» To-do item
Please copy out every line in the entries that includes the word "Bruebach".
*** Opening Dataset records ***
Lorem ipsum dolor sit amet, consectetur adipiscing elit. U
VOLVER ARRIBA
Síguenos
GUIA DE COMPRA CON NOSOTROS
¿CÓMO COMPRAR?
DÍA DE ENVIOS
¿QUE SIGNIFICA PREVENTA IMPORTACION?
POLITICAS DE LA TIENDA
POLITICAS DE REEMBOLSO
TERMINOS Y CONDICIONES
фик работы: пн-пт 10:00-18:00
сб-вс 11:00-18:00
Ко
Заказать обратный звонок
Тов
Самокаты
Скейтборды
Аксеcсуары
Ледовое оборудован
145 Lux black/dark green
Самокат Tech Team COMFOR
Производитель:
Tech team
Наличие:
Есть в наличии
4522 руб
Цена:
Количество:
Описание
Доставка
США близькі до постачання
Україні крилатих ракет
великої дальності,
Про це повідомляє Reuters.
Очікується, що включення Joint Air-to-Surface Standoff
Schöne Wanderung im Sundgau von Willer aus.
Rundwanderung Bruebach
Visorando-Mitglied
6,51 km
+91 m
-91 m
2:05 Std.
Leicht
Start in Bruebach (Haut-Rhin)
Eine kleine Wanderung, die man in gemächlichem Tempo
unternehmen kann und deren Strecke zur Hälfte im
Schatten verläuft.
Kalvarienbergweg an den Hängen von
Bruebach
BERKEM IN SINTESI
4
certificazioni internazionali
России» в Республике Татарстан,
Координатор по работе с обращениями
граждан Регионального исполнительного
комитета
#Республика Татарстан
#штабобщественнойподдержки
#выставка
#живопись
*** Closing Dataset records ***
» Expected output
Rundwanderung Bruebach
Start in Bruebach (Haut-Rhin)
Bruebach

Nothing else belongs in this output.